● TASK TO COMPLETE
Please copy the leading lines of the entries below exactly, concluding with the line in which "micrograph of unremarkable" occurs.

Stored data:
┌────────
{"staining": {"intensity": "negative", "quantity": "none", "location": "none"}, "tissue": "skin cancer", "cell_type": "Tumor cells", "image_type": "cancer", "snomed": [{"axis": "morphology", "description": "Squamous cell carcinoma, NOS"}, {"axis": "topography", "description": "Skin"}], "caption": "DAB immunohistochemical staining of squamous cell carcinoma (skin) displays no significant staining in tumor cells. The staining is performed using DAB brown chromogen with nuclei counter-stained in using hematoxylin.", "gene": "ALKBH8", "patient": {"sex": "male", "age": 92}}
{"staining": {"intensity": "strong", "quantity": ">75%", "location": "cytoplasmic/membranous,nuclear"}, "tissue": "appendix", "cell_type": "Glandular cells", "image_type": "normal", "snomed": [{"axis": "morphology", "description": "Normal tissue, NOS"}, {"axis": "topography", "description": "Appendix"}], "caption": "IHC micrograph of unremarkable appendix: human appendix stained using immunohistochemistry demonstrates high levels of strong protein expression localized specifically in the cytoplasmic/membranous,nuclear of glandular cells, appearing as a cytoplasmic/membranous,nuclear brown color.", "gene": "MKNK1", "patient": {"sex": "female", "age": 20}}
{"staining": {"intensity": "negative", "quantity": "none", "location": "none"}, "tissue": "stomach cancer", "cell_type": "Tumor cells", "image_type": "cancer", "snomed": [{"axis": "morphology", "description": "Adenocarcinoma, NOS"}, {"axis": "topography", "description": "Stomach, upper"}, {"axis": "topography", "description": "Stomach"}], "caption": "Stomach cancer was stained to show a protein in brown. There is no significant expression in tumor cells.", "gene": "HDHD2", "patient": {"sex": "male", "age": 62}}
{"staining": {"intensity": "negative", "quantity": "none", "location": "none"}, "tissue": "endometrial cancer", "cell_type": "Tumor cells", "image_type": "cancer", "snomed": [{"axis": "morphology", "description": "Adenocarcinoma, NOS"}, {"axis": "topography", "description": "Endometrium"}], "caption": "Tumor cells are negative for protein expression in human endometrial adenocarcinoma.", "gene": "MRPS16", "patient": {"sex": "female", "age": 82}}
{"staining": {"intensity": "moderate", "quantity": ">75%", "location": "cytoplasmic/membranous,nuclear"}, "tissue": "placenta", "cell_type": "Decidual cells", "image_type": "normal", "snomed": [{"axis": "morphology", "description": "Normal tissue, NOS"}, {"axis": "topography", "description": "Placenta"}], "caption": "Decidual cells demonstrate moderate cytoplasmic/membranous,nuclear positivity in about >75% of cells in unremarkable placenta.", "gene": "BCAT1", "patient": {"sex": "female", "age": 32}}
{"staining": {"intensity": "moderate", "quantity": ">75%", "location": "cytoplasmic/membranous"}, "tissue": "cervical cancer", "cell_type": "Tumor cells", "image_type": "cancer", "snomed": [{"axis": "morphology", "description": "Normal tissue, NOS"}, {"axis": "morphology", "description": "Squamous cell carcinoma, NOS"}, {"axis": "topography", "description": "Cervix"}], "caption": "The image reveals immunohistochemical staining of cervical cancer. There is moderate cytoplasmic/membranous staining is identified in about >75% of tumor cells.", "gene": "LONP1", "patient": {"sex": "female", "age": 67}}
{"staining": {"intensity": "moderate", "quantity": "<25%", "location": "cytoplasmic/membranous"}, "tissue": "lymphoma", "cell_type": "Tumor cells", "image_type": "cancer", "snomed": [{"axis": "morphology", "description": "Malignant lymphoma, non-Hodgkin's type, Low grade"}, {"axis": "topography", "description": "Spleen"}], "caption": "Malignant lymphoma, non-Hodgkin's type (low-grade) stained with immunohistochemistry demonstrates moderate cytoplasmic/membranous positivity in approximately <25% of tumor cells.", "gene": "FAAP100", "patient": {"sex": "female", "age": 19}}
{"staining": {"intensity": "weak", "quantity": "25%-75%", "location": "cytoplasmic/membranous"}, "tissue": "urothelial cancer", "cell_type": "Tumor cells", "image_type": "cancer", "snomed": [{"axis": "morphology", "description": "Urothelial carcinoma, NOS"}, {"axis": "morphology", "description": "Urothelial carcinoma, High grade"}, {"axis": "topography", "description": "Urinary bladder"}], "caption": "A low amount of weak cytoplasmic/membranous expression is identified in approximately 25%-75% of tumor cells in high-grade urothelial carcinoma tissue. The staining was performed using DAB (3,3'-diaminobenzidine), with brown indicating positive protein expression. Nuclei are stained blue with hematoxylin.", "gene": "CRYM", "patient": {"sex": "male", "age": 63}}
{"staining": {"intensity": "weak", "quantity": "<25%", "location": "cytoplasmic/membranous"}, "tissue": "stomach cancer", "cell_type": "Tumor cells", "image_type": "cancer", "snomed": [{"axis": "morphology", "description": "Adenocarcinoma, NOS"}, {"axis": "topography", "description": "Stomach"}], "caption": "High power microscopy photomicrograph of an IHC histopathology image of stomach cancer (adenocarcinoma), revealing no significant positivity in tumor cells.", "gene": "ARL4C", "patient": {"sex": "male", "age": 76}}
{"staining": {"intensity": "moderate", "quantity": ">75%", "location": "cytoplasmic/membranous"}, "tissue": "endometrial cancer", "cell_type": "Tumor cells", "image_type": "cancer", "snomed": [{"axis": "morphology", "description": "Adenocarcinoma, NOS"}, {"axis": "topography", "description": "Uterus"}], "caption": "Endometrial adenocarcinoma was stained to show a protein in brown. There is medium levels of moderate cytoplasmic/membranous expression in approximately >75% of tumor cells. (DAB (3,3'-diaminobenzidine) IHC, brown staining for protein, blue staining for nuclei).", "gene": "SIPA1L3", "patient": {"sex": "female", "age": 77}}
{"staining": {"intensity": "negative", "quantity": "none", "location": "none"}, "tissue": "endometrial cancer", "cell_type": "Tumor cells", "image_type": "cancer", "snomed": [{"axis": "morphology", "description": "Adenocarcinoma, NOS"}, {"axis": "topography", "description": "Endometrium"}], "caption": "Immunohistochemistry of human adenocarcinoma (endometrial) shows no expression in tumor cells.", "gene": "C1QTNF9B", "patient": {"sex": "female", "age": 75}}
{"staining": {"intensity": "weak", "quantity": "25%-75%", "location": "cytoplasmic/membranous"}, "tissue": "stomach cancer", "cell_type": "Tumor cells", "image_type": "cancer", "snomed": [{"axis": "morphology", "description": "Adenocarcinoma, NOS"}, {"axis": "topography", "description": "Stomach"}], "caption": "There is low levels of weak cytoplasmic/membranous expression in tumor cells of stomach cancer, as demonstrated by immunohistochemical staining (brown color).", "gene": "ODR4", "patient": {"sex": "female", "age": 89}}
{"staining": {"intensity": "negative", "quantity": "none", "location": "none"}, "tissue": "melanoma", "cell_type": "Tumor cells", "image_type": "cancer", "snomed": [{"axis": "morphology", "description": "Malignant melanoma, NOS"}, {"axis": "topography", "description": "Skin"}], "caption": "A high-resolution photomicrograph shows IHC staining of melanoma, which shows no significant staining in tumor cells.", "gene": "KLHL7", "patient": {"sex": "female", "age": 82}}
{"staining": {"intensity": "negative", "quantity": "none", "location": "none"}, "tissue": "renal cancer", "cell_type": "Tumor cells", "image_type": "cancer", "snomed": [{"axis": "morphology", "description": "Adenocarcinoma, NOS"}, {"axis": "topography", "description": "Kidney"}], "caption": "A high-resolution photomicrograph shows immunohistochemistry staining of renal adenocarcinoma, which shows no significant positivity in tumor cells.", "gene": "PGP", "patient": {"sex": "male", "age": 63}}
└────────
● SOLUTION TO THE EXERCISE
{"staining": {"intensity": "negative", "quantity": "none", "location": "none"}, "tissue": "skin cancer", "cell_type": "Tumor cells", "image_type": "cancer", "snomed": [{"axis": "morphology", "description": "Squamous cell carcinoma, NOS"}, {"axis": "topography", "description": "Skin"}], "caption": "DAB immunohistochemical staining of squamous cell carcinoma (skin) displays no significant staining in tumor cells. The staining is performed using DAB brown chromogen with nuclei counter-stained in using hematoxylin.", "gene": "ALKBH8", "patient": {"sex": "male", "age": 92}}
{"staining": {"intensity": "strong", "quantity": ">75%", "location": "cytoplasmic/membranous,nuclear"}, "tissue": "appendix", "cell_type": "Glandular cells", "image_type": "normal", "snomed": [{"axis": "morphology", "description": "Normal tissue, NOS"}, {"axis": "topography", "description": "Appendix"}], "caption": "IHC micrograph of unremarkable appendix: human appendix stained using immunohistochemistry demonstrates high levels of strong protein expression localized specifically in the cytoplasmic/membranous,nuclear of glandular cells, appearing as a cytoplasmic/membranous,nuclear brown color.", "gene": "MKNK1", "patient": {"sex": "female", "age": 20}}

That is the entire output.